Inviting consumers into your experience
Ever go online and click a 30-second sound sample? That’s IDX. A small digital representation of the listing, served up to the consumer, inviting us to step into your experience. Showcasing homes to buyers. Promoting listings for sellers. Doing all this because you’re all about representing our best interests. Not your own. Hampton Roads brokers are against a cartel that wants to be the radio station that charges everyone and then keeps all the revenue. Hampton Roads – if your MLS chooses not to dance to your tune, don’t choose another tune – find another venue.

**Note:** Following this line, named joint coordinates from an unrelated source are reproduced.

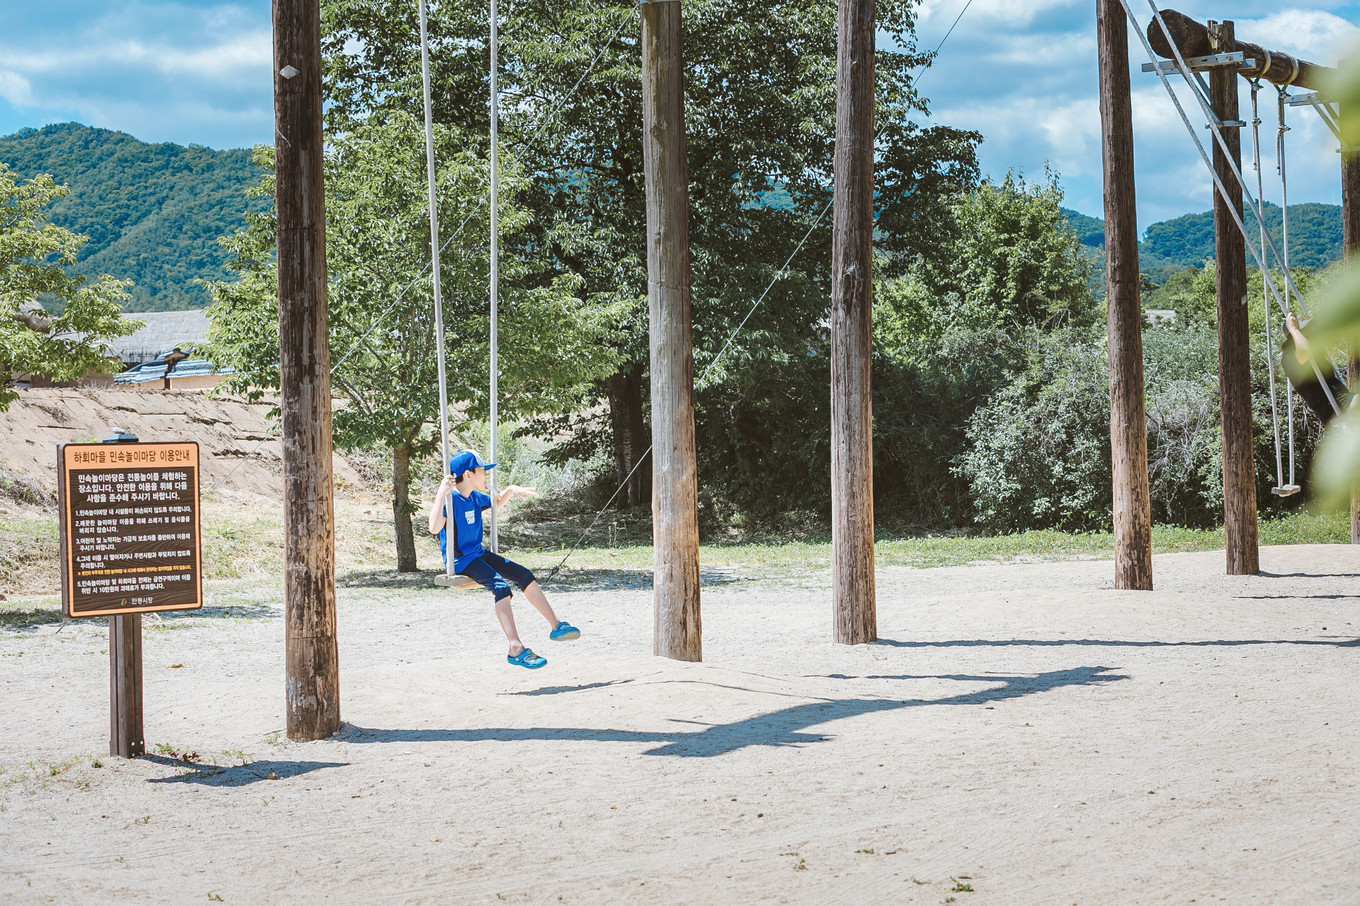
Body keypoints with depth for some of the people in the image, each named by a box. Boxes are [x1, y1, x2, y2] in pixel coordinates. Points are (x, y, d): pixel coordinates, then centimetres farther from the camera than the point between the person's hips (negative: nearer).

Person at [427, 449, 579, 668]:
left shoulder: (475, 497, 8)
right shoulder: (449, 499, -18)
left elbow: (495, 503, 32)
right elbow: (434, 528, -35)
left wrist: (511, 490, 13)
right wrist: (442, 494, -38)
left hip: (479, 554, 9)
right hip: (460, 561, -9)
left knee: (525, 576, 2)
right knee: (501, 587, -29)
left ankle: (556, 626, 9)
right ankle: (516, 649, -35)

Brokers and Realtors imagine this: You sign on to represent my home as my agent. Not only do you represent the sale of it but you represent its total income potential as it becomes a part of revenue-producing content stream. If your associations could morph into an ASCAP for real estate and serve to protect all our rights, together you work to push the data through all the content providers who use our data to earn revenue. IDX vendors. Web-site companies. Title companies. Data vendors. Everywhere and anywhere home data earns revenue. Fees are collected, formulas are created that equitably distribute royalties in checks they receive from YOU on a quarterly basis, albeit weeks, months, maybe years after the home sales. And for that service you continue to take your commission. Talk about building client loyalty.
Hampton Roads take a bow. As they say in the music business – you rock! Let this serve as inspiration for brokers all over the U.S. to do the compassionate thing. In the parlance of our times, pull the plug on the MLS. Free the feeds. And now, I put my consumer hat back on so I can jump online to view broker sites in Hampton Roads and see what investment opportunities there are for me.
Marc Davison is the vice president of corporate development at VREO Software.